Apache Sqoop is a tool used for transferring data from/to Hadoop distributed file system. Hadoop architecture can process BIG data and store it in HDFS. But if we want to use that data then we need to use some tool to import/export it efficiently. Apache Sqoop allows easy import and export of data from structured data stores such as relational databases, enterprise data warehouses, and NoSQL systems.
Apache Sqoop is very important when we think about using Hadoop for analytics and data processing.The two main aspects which Sqoop address are
a) Loading bulk(production) data into Hadoop.
b) Accessing bulk data from map/reduce applications running on large clusters.
Earlier we used to write/use scripts to import/export data between different systems.But this process is inefficient and does not ensure data consistency, accuracy and other critical points.

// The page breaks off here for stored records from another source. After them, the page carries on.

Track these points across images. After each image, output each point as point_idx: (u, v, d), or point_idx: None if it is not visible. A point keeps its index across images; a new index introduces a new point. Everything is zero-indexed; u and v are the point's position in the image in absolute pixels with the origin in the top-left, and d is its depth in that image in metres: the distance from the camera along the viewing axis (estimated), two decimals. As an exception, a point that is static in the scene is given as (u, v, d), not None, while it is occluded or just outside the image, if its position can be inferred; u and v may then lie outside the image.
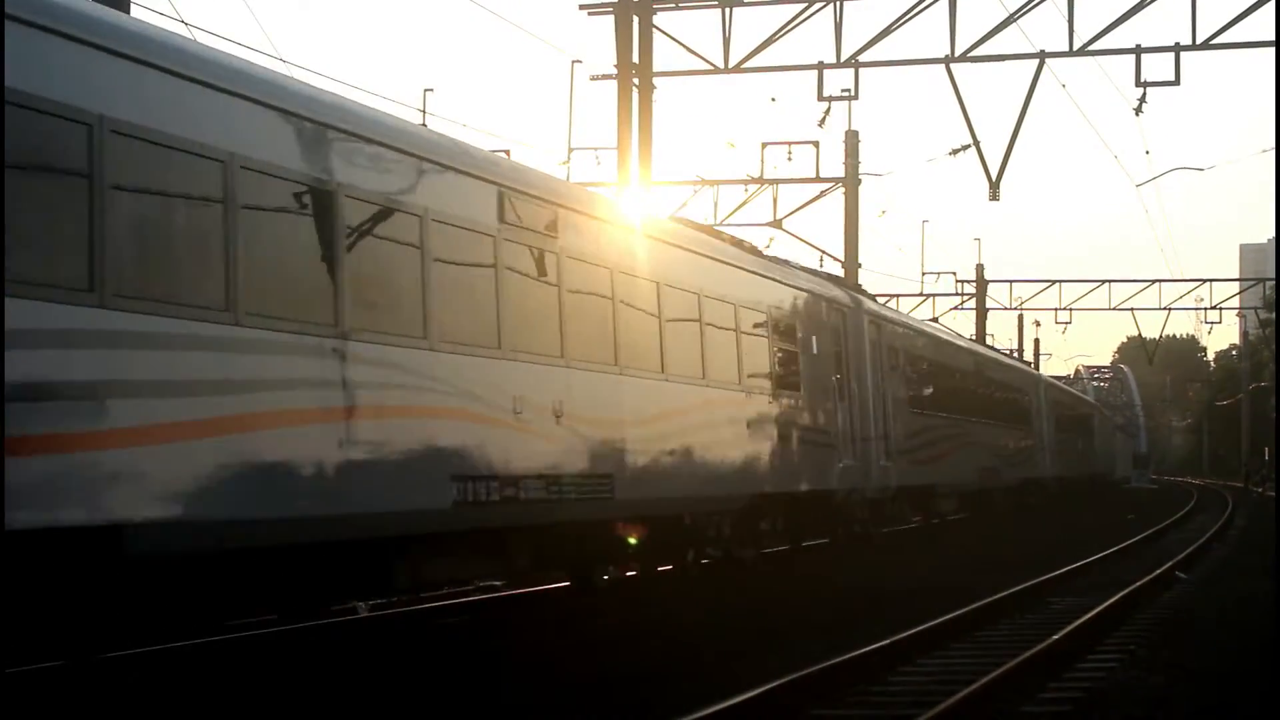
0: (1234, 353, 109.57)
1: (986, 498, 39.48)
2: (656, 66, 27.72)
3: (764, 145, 38.06)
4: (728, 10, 28.00)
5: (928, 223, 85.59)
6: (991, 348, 47.32)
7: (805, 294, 22.75)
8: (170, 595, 10.79)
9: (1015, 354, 68.32)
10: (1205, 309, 62.30)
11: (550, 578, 18.80)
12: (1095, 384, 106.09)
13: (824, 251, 41.07)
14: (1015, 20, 27.41)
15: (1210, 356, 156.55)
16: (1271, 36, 26.45)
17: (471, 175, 13.92)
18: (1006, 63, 28.29)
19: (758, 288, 20.70)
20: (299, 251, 11.52)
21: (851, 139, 39.91)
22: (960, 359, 36.59)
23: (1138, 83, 27.47)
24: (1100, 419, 74.82)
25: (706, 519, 19.32)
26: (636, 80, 27.33)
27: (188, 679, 11.71)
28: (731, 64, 28.24)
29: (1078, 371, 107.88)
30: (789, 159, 37.81)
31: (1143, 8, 26.93)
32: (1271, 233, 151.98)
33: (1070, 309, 62.51)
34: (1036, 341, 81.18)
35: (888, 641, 12.75)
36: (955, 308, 62.65)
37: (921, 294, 60.24)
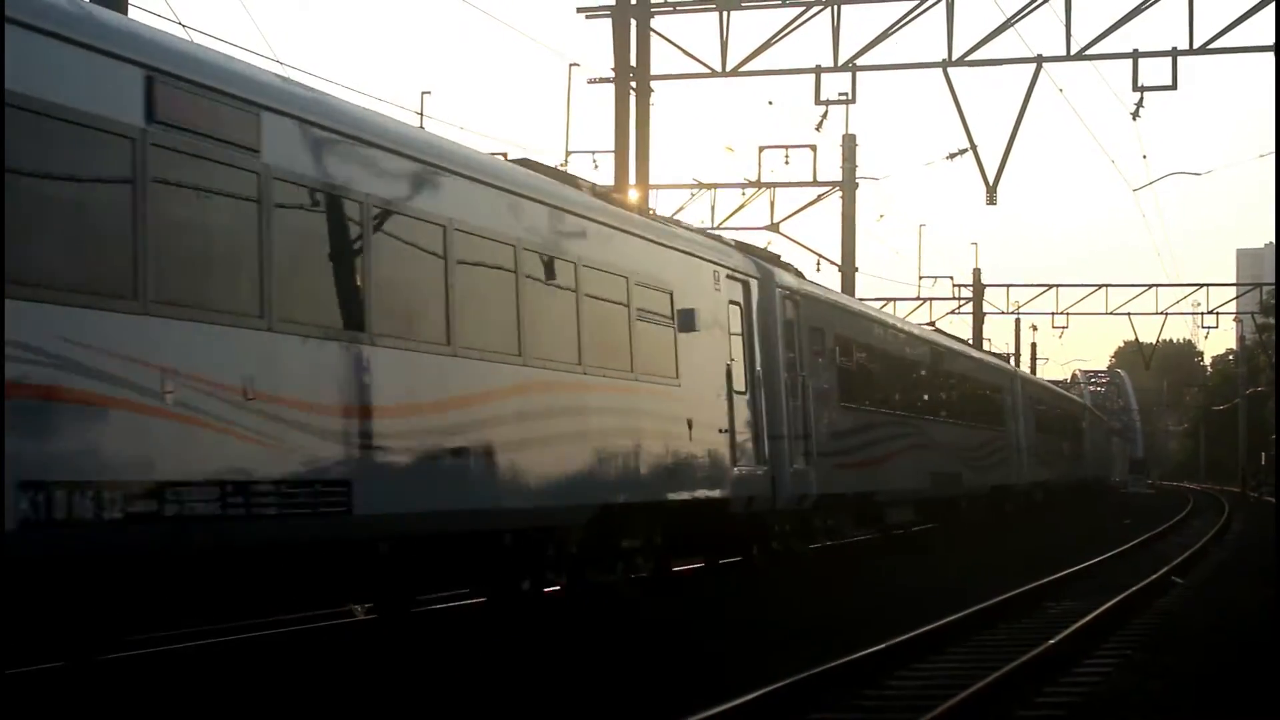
0: (1231, 357, 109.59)
1: (951, 507, 35.05)
2: (654, 70, 27.78)
3: (761, 149, 38.27)
4: (725, 14, 28.05)
5: (925, 227, 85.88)
6: (956, 338, 41.83)
7: (687, 256, 19.05)
8: None
9: (1011, 358, 68.19)
10: (1202, 314, 62.60)
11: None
12: (1092, 388, 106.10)
13: (821, 255, 41.20)
14: (1012, 24, 27.47)
15: (1207, 361, 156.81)
16: (1270, 41, 26.51)
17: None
18: (1004, 67, 28.37)
19: (615, 244, 17.06)
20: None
21: (849, 143, 40.00)
22: (912, 348, 31.44)
23: (1135, 87, 27.56)
24: (1091, 419, 72.89)
25: (537, 537, 15.45)
26: (634, 83, 27.37)
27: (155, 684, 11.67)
28: (729, 68, 28.29)
29: (1074, 376, 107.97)
30: (786, 162, 37.98)
31: (1140, 12, 26.99)
32: (1269, 237, 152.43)
33: (1067, 313, 62.76)
34: (1033, 346, 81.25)
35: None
36: (952, 312, 62.80)
37: (919, 298, 60.51)
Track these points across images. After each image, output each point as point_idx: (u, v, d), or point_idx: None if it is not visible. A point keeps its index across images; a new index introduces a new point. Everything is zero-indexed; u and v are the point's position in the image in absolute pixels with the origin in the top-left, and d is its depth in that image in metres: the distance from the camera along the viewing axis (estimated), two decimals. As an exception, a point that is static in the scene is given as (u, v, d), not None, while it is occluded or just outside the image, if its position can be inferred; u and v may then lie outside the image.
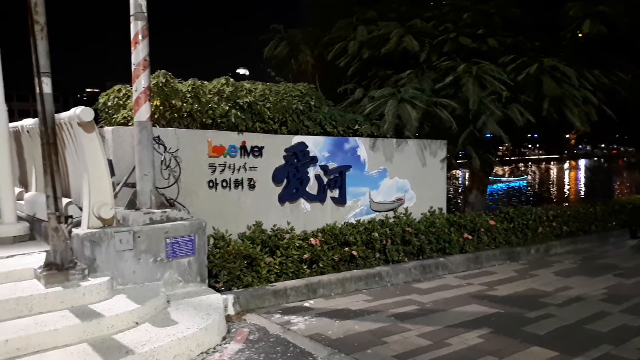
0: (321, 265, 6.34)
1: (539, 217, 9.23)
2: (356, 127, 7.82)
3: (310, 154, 7.22)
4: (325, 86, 9.17)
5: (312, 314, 5.32)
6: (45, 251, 4.88)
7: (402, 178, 8.33)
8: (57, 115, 4.73)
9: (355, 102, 9.05)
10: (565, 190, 35.62)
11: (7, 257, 4.93)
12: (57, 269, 4.43)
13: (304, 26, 11.43)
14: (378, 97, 8.16)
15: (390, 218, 7.93)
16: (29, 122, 6.31)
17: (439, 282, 6.83)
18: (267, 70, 10.54)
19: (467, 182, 13.71)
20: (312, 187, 7.29)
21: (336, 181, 7.52)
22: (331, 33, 10.30)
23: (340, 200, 7.60)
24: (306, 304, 5.70)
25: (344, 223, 7.44)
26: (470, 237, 7.95)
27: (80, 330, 3.90)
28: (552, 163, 65.65)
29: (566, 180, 45.53)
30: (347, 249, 6.66)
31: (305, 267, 6.23)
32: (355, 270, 6.54)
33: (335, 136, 7.54)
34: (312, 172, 7.28)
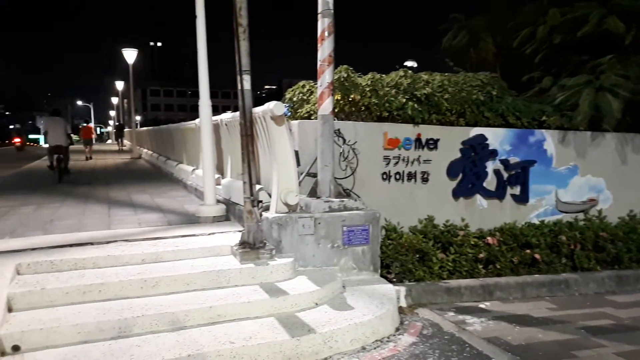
0: (498, 267, 5.99)
1: None
2: (543, 118, 7.18)
3: (490, 147, 6.84)
4: (507, 75, 8.60)
5: (488, 316, 5.06)
6: (239, 231, 5.44)
7: (595, 176, 7.42)
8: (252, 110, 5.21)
9: (541, 92, 8.31)
10: None
11: (209, 234, 5.59)
12: (250, 247, 4.88)
13: (484, 14, 10.84)
14: (570, 85, 7.38)
15: (580, 220, 7.14)
16: (227, 116, 7.07)
17: (639, 296, 5.94)
18: (444, 61, 10.29)
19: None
20: (489, 183, 6.91)
21: (517, 177, 7.02)
22: (516, 19, 9.60)
23: (522, 198, 7.07)
24: (481, 306, 5.44)
25: (525, 223, 6.92)
26: (683, 248, 6.74)
27: (268, 305, 4.25)
28: None
29: None
30: (528, 251, 6.18)
31: (480, 266, 5.95)
32: (537, 275, 6.03)
33: (519, 128, 7.03)
34: (490, 166, 6.90)
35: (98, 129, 79.42)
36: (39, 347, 3.52)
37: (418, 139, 6.48)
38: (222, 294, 4.32)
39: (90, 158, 20.25)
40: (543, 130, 7.14)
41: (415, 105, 6.33)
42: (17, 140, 43.28)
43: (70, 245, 4.91)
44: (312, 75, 6.79)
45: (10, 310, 3.85)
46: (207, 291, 4.39)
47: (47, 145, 12.35)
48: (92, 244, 5.00)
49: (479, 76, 7.16)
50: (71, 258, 4.53)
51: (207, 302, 4.14)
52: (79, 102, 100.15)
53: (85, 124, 22.11)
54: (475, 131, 6.79)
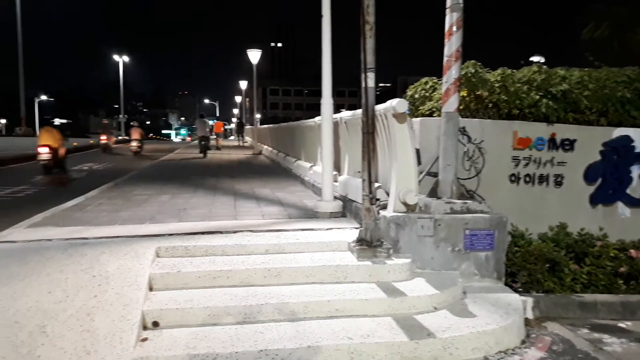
0: (642, 283, 5.34)
1: None
2: None
3: (636, 150, 6.16)
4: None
5: (630, 338, 4.53)
6: (356, 228, 5.46)
7: None
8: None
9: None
10: None
11: (327, 229, 5.67)
12: (367, 245, 4.86)
13: (631, 2, 9.71)
14: None
15: None
16: (346, 114, 7.13)
17: None
18: (584, 55, 9.40)
19: None
20: (634, 189, 6.21)
21: (669, 184, 6.20)
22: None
23: (674, 208, 6.24)
24: (621, 325, 4.89)
25: (677, 236, 6.07)
26: None
27: (385, 304, 4.20)
28: None
29: None
30: (680, 268, 5.43)
31: (620, 282, 5.36)
32: (691, 297, 5.28)
33: (673, 130, 6.21)
34: (636, 171, 6.21)
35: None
36: (174, 325, 3.82)
37: (552, 139, 6.00)
38: (340, 289, 4.35)
39: (219, 148, 25.23)
40: None
41: (550, 102, 5.86)
42: (189, 138, 65.25)
43: (202, 233, 5.28)
44: (429, 72, 6.63)
45: (151, 289, 4.23)
46: (325, 285, 4.45)
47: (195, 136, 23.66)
48: (221, 232, 5.34)
49: (625, 71, 6.44)
50: (203, 245, 4.87)
51: (326, 296, 4.20)
52: (206, 101, 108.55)
53: (216, 121, 29.43)
54: (619, 132, 6.13)
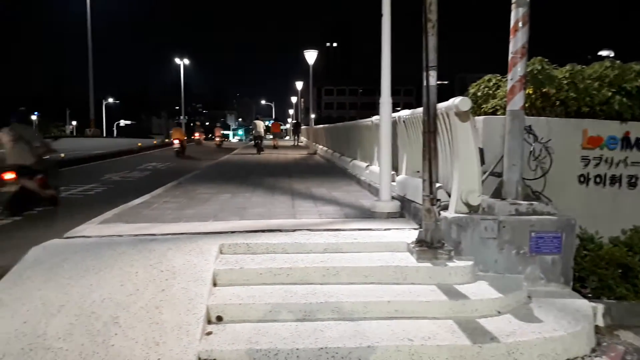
0: None
1: None
2: None
3: None
4: None
5: None
6: (414, 229, 5.39)
7: None
8: (435, 105, 5.07)
9: None
10: None
11: (385, 229, 5.62)
12: (427, 246, 4.78)
13: None
14: None
15: None
16: (405, 113, 7.05)
17: None
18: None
19: None
20: None
21: None
22: None
23: None
24: (703, 337, 4.55)
25: None
26: None
27: (446, 306, 4.12)
28: None
29: None
30: None
31: (701, 290, 4.98)
32: None
33: None
34: None
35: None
36: (236, 320, 3.92)
37: (626, 138, 5.69)
38: (399, 290, 4.32)
39: (276, 147, 27.93)
40: None
41: (624, 99, 5.55)
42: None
43: (263, 231, 5.39)
44: (489, 69, 6.45)
45: (214, 284, 4.36)
46: (384, 285, 4.42)
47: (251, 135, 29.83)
48: (280, 230, 5.43)
49: None
50: (263, 242, 4.97)
51: (385, 296, 4.18)
52: (262, 102, 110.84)
53: (273, 122, 33.15)
54: (701, 129, 5.70)
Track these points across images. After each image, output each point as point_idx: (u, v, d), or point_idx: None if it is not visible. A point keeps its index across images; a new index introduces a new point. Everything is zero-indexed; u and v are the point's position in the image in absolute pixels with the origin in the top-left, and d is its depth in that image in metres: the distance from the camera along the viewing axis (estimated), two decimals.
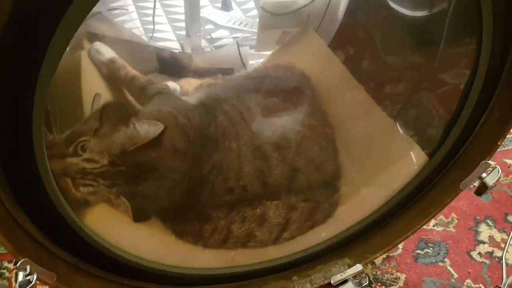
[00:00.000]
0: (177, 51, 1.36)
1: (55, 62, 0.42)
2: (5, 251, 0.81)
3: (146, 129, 0.60)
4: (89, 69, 0.77)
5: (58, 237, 0.56)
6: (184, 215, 0.68)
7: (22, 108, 0.45)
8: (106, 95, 0.75)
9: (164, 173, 0.64)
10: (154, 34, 1.40)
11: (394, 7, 0.88)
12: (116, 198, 0.62)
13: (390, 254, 0.85)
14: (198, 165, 0.68)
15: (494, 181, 0.70)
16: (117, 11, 1.30)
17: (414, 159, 0.73)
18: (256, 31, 1.44)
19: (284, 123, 0.75)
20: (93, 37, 0.81)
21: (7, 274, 0.78)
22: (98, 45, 0.80)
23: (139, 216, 0.63)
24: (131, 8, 1.56)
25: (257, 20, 1.53)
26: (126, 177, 0.61)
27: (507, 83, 0.64)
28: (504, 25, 0.59)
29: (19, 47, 0.42)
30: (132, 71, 0.81)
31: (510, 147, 1.10)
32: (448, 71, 0.78)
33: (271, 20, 0.99)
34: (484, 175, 0.70)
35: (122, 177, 0.61)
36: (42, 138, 0.47)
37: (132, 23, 1.48)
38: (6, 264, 0.80)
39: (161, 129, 0.60)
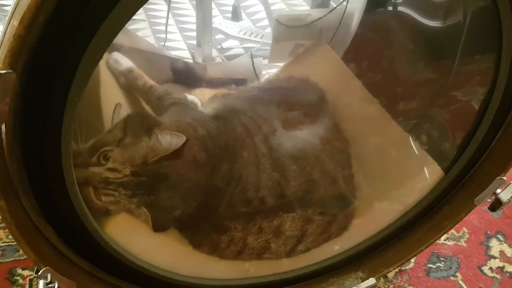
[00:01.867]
0: (189, 60, 1.37)
1: (89, 73, 0.43)
2: (19, 258, 0.81)
3: (169, 140, 0.60)
4: (108, 79, 0.78)
5: (79, 246, 0.57)
6: (202, 225, 0.69)
7: (52, 119, 0.46)
8: (124, 105, 0.76)
9: (183, 184, 0.65)
10: (166, 43, 1.41)
11: (409, 20, 0.89)
12: (136, 208, 0.62)
13: (402, 268, 0.85)
14: (217, 176, 0.68)
15: (509, 197, 0.70)
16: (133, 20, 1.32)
17: (429, 174, 0.73)
18: (267, 41, 1.46)
19: (301, 136, 0.76)
20: (111, 47, 0.82)
21: (20, 281, 0.78)
22: (116, 55, 0.81)
23: (158, 226, 0.64)
24: (142, 16, 1.58)
25: (267, 30, 1.55)
26: (147, 188, 0.62)
27: None
28: None
29: (52, 59, 0.42)
30: (150, 81, 0.82)
31: None
32: (461, 88, 0.78)
33: (285, 32, 1.00)
34: (498, 191, 0.70)
35: (143, 187, 0.61)
36: (70, 148, 0.47)
37: (143, 31, 1.49)
38: (19, 271, 0.80)
39: (183, 140, 0.60)
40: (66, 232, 0.55)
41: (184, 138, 0.60)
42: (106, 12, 0.40)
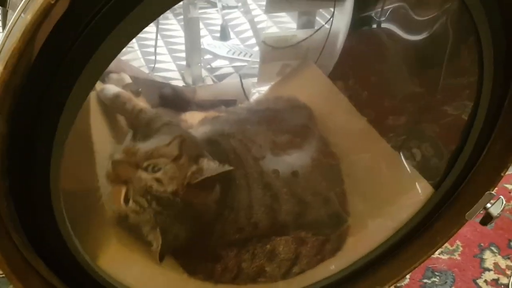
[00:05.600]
0: (179, 81, 1.38)
1: (74, 114, 0.44)
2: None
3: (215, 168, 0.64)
4: (97, 108, 0.78)
5: (72, 280, 0.57)
6: (196, 253, 0.69)
7: (39, 159, 0.46)
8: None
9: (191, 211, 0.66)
10: (155, 65, 1.42)
11: (394, 36, 0.90)
12: (151, 229, 0.63)
13: (398, 285, 0.85)
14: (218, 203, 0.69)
15: (499, 211, 0.71)
16: None
17: (420, 190, 0.74)
18: (255, 59, 1.47)
19: (291, 158, 0.76)
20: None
21: None
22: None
23: (163, 253, 0.64)
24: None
25: (255, 49, 1.56)
26: (175, 210, 0.63)
27: (509, 116, 0.66)
28: (506, 58, 0.61)
29: (38, 101, 0.43)
30: (139, 104, 0.81)
31: (510, 172, 1.11)
32: (450, 102, 0.79)
33: (272, 53, 1.01)
34: (488, 205, 0.71)
35: (173, 208, 0.63)
36: (59, 185, 0.48)
37: (132, 54, 1.50)
38: None
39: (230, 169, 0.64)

Sqoop uses straight forward mechanism to transfer data.The entire dataset is splitted into slices and each slice is a map-only job.Now each map-only job is responsible for transferring one slice of the data-set.
As we have discussed, Sqoop can be used to import data from a RDBMS into HDFS.The input to the import process is a database table and Sqoop reads table row by row into HDFS.The input process is performed in parallel so the output will be multiple files.These output files can be text files or other type of files containing serialized data.
There is a by-product of the Sqoop import process.It is a Java class which can encapsulate one row of the imported table.This Java class is used by the Sqoop itself durng import process.The source code of this by-product Java class is also available for customized use.
After processing the imported data, it can be exported to any relational database using Sqoop. Sqoop will read a set of delimited text files from HDFS (in parallel) and insert them as new rows to the
target table.Now these data is available for consumtion by the external applications.
Sqoop also provides some command utilities to get information about the databaes on which it is working.The list of database schemas, tables can also be viewed using Sqoop commands.Sqoop also provides primitive SQL execution shell.
Sqoop operations like import,export,code generation etc can be customized.For import, row ranges/columns can be specified.The delimiters, escape characters for file based representation can also be changes as per the requirement.The package/class name of the generated code can also be customized to meet the application requirement.
Sqoop connectors are another important part of the tool.Connectors are plugin components built on Sqoop’s extension framework.These connectors can be added to any Sqoop installation and then data can be transferred between Hadoop and external store.
Sqoop comes with default connectors for various popular databases such as MySQL, PostgreSQL, Oracle, SQL Server and DB2.Sqoop also includes a generic JDBC connector which can be used to connect to any database accessible via JDBC.
To conclude this discussion we can say that Sqoop can be used to transfer large datasets between Hadoop and external datastores efficiently.Beyond this, Sqoop also offers many advanced features like different data formats,compression,customization,working with queries etc.